A property of such matrices is that the eigenvectors form a basis for their domain/range. Thus we can write any vector in the domain of the covariance matrix as a linear combination of the eigenvectors. The eigenvectors will also be orthogonal because the covariance matrix is Hermitian.

When we perform PCA, we are changing the basis of our data into a new basis defined by the eigenvectors of $\Sigma$.

What’s special about this basis is it redefines your components to have zero linear dependence (in the variance of your data). That is, each eigenvector controls one and only one dimension of linear randomness. And the amount of randomness is given by your eigenvalue, which is the variance along that axis.

- Daniel Naylor

Embedding Similarity Metrics

Since we've embed our natural language into a vector space, we can now perform all sorts of vector math on them!

One of the most useful things to do is compute distances between various embeddings (which represent words/sentences/etc.).

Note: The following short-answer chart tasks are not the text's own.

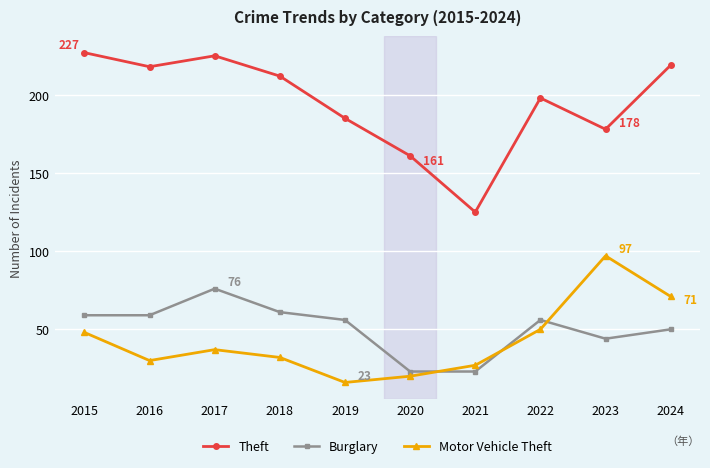

True or false: Theft has more than 2 interior local peaks.

False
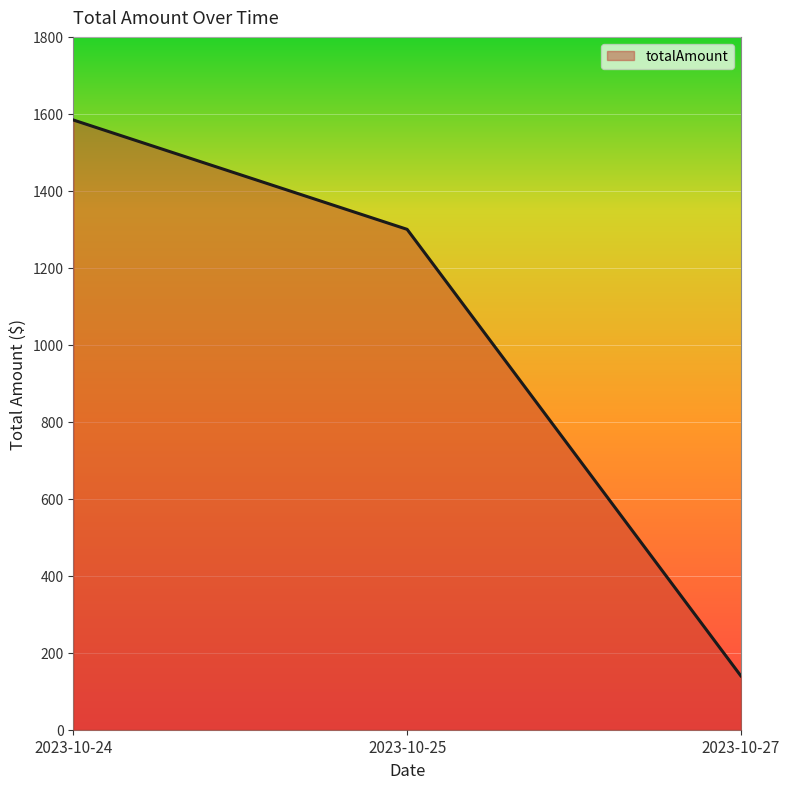

At which label does the data first exceed 1299?

2023-10-24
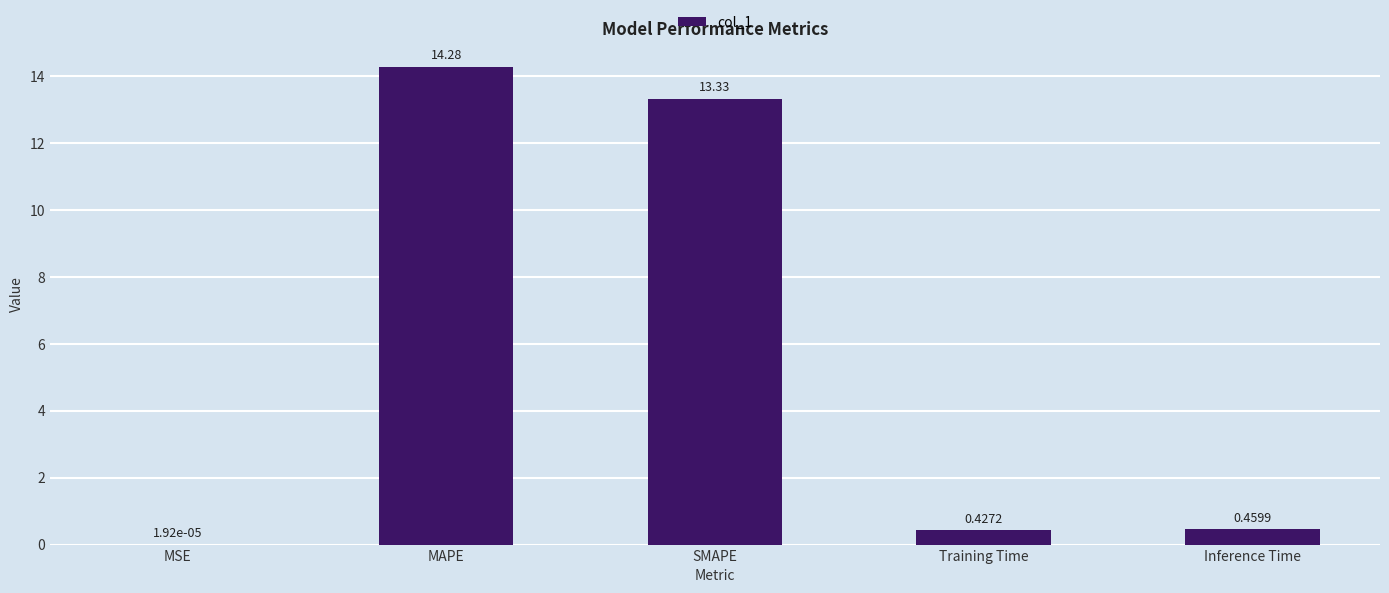

Where is the data nearest to the value 7?

SMAPE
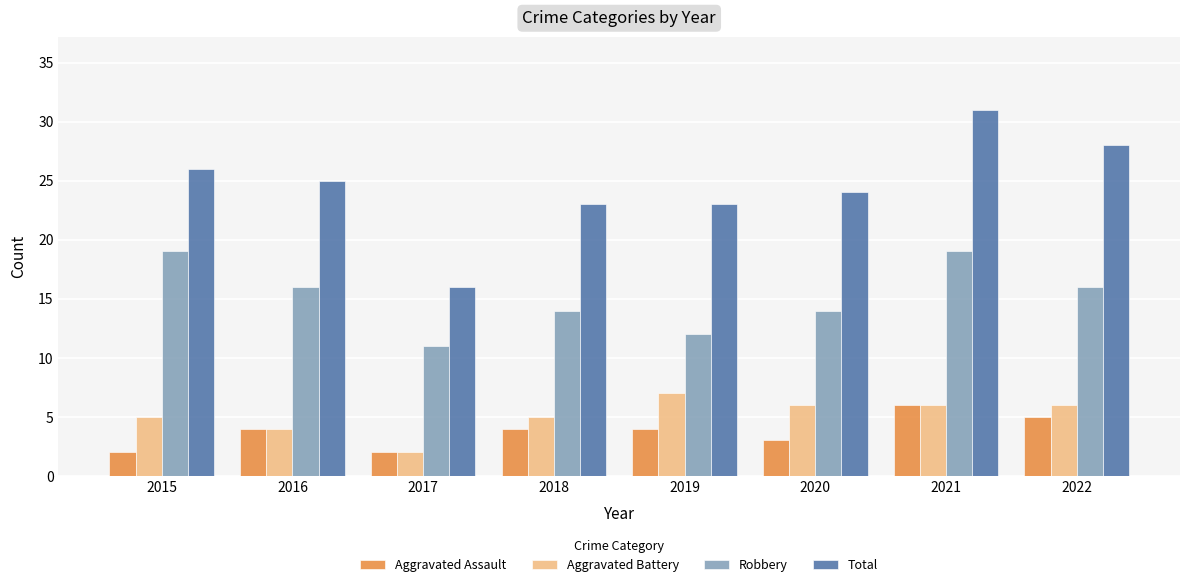

How many groups of bars are there?

8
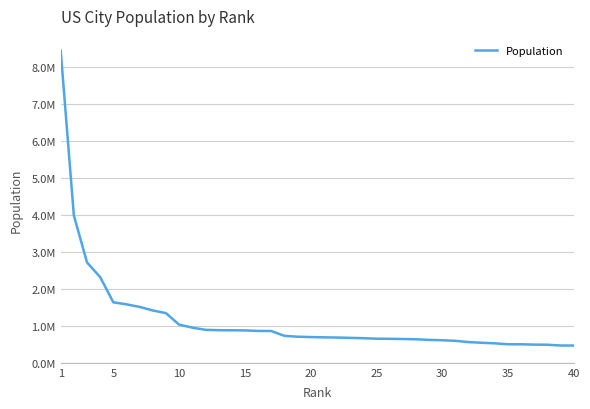

Does the chart have visible grid lines?

Yes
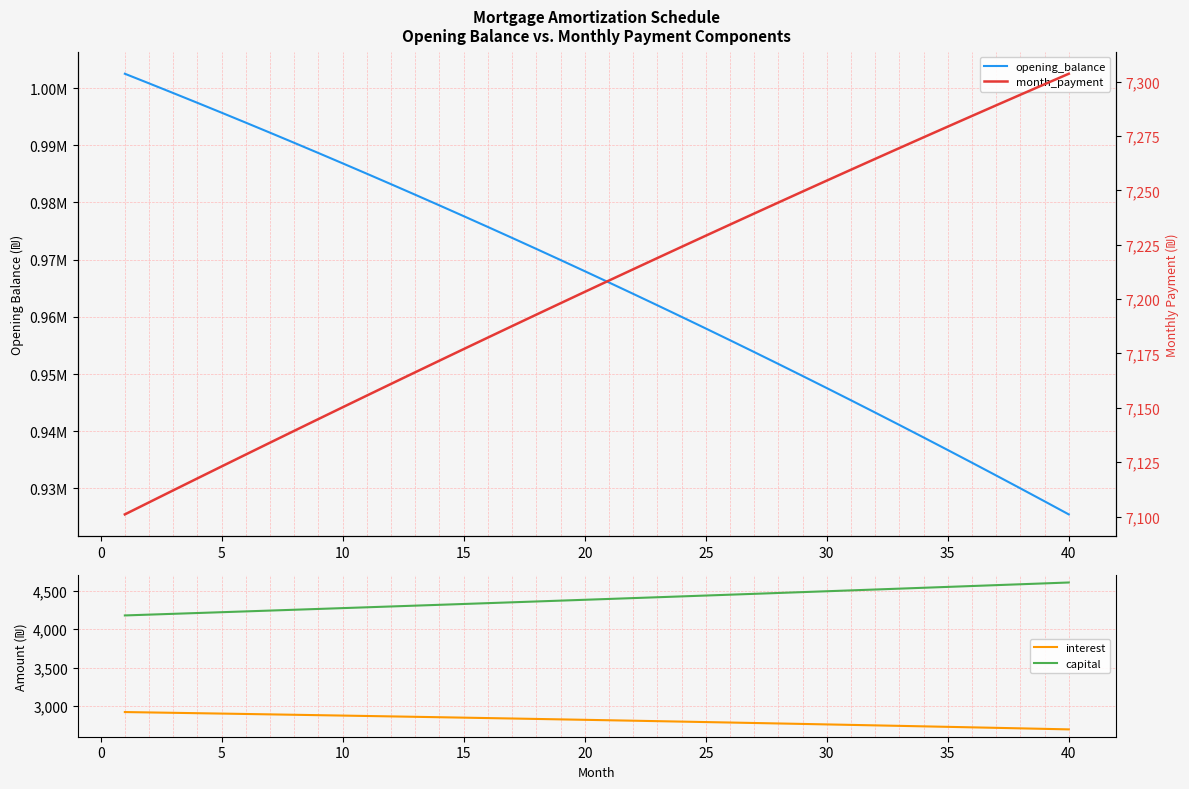

How many lines are shown in the chart?

4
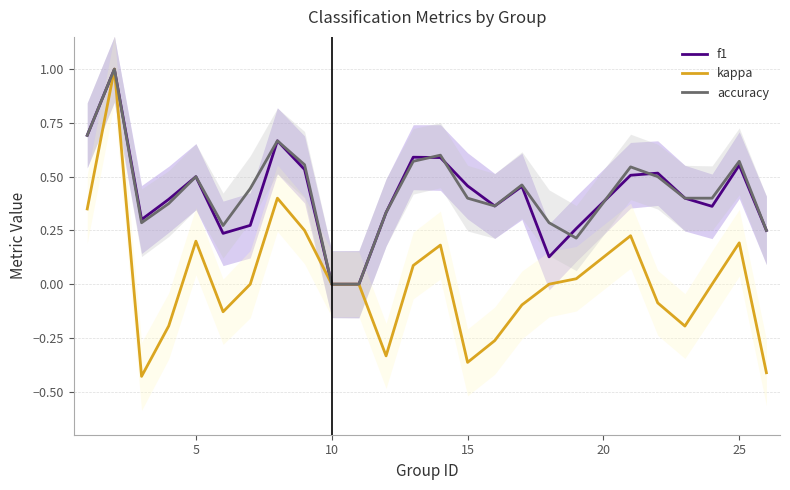

What is the maximum value for kappa?

1.0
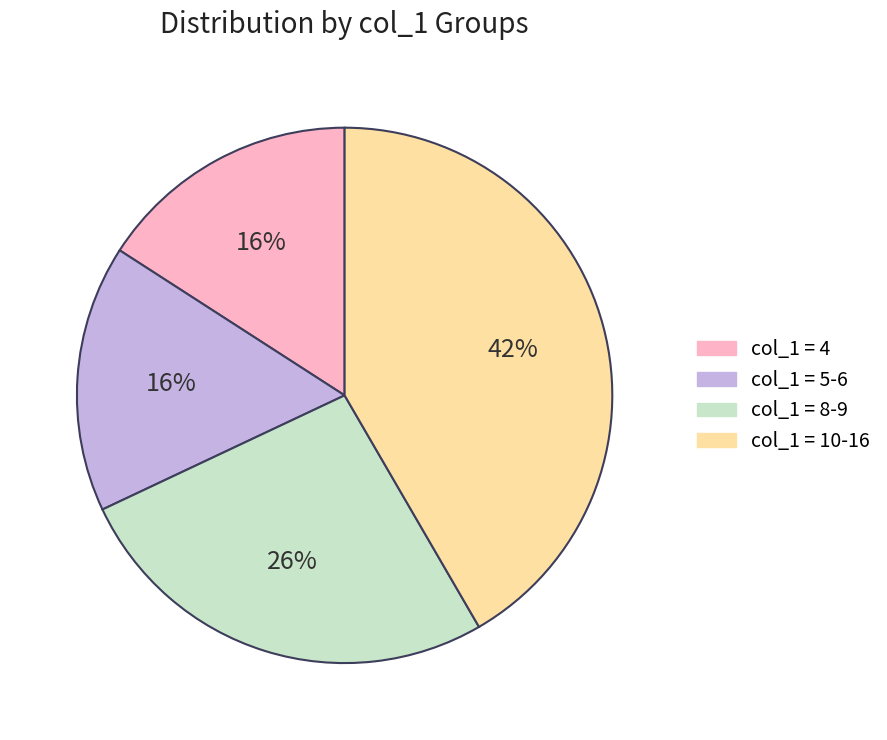

To the nearest percent, what is the average slice percentage?

25%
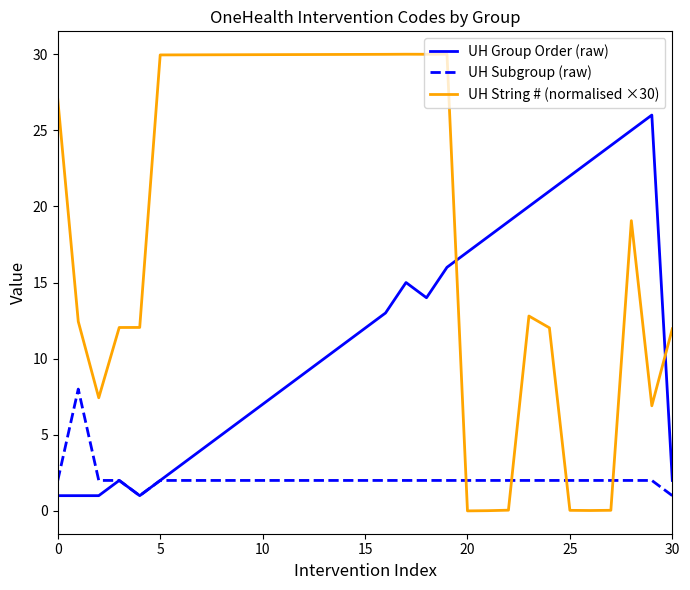

Which series has the largest total across all categories?

UH String # (normalised ×30)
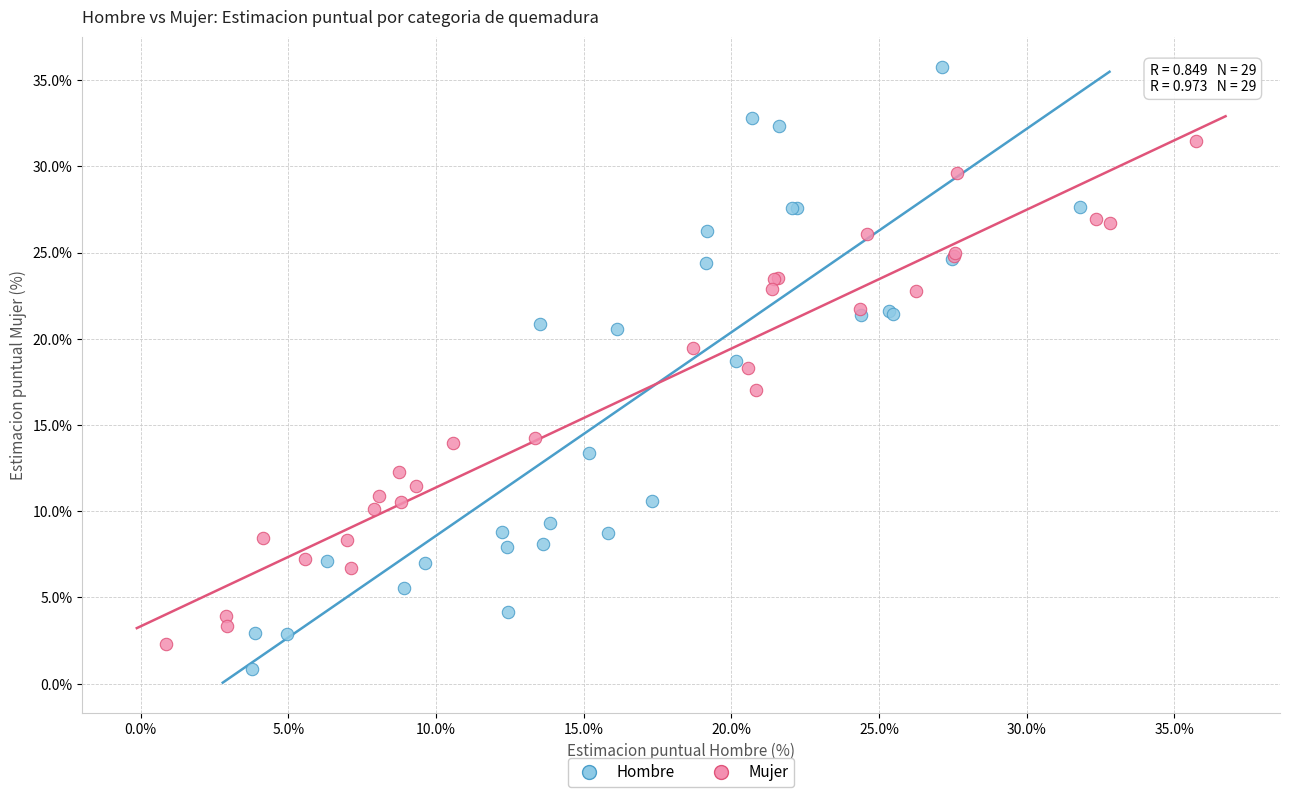

Which series reaches the maximum Y coordinate?

Hombre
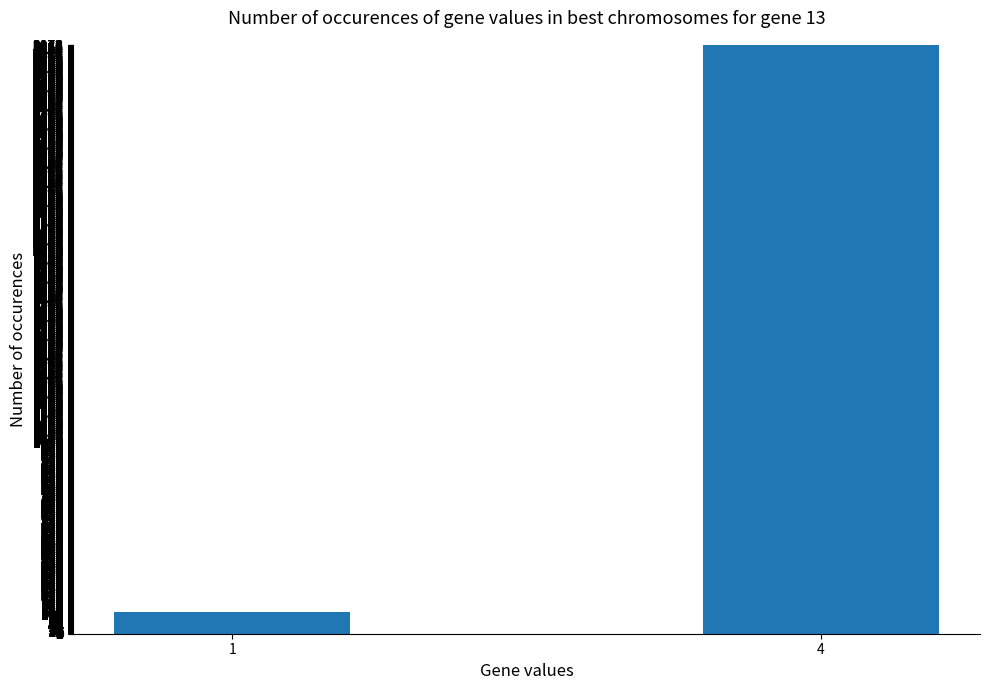

How many bars are there in total?

2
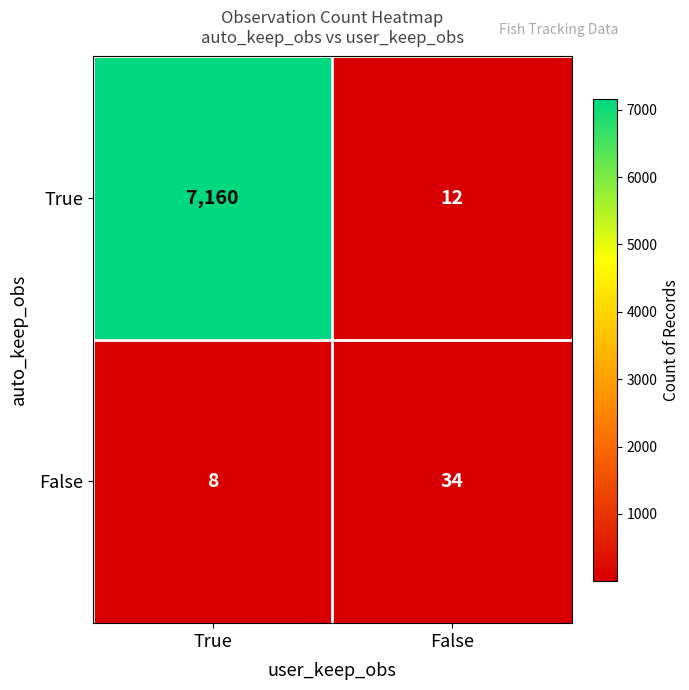

Which series has the largest total across all categories?

True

There are all sorts of metrics between a pair of two-vectors $\vec{x}, \vec{y}$:

  1. Manhattan Distance (L1): $\text{dist}(\vec{x}, \vec{y}) = |x_1 - y_1| + |x_2 - y_2|$
  2. Euclidean Distance (L2): $\text{dist}(\vec{x}, \vec{y}) = ((x_1 - y_1)^2 + (x_2 - y_2)^2)^\frac{1}{2}$
  3. Cosine Similarity: $\cos(\theta) = \frac{\vec{x} \cdot \vec{y}}{||\vec{x}||||\vec{y}||}$

We like to use cosine similarity in NLP to compare embeddings, because our vectors might be high-dimensional and have high Euclidean distances from each other. It's useful to call two vectors similar when they are close to parallel with each other.

NOTE: Cosine similarity is not a true distance metric (violates the triangle inequality), but it's still a useful metric.

Vector Databases: The Power of Embeddings

Semantic search allows you to search for content based on its meaning, rather than just matching keywords or doing a regular-expression search.

Language Models & Conditional Probability

This section adapted from Harvard CS197 Lecture Notes

Language models are just models that estimate a probability distribution of words, conditioned on a sequence of previous words (technically, tokens, which can be words but also other things like contractions or punctuation).

In this very simple example, our model outputs these probabilities: $$P(\text{sleep} | \text{I'm really tired, I'm going to}) = 0.8$$ $$P(\text{study} | \text{I'm really tired, I'm going to}) = 0.2$$

We have a similar process for sequence-to-sequence generation. If we pick the most likely word from above: $$P(\text{soon} | \text{I'm really tired, I'm going to sleep}) = 0.75$$ $$P(\text{today} | \text{I'm really tired, I'm going to sleep}) = 0.1$$ $$P(\text{tonight} | \text{I'm really tired, I'm going to sleep}) = 0.15$$

So then by simple probability rules,

$$ P(\text{I'm really tired, I'm going to sleep soon} | \text{I'm really tired, I'm going to}) = 0.8 \times 0.75 = 0.6 $$

This is the end of the notes for what I covered in the workshop—the next workshop is planned to be an introduction to transformers and fine-tuning a model with HuggingFace!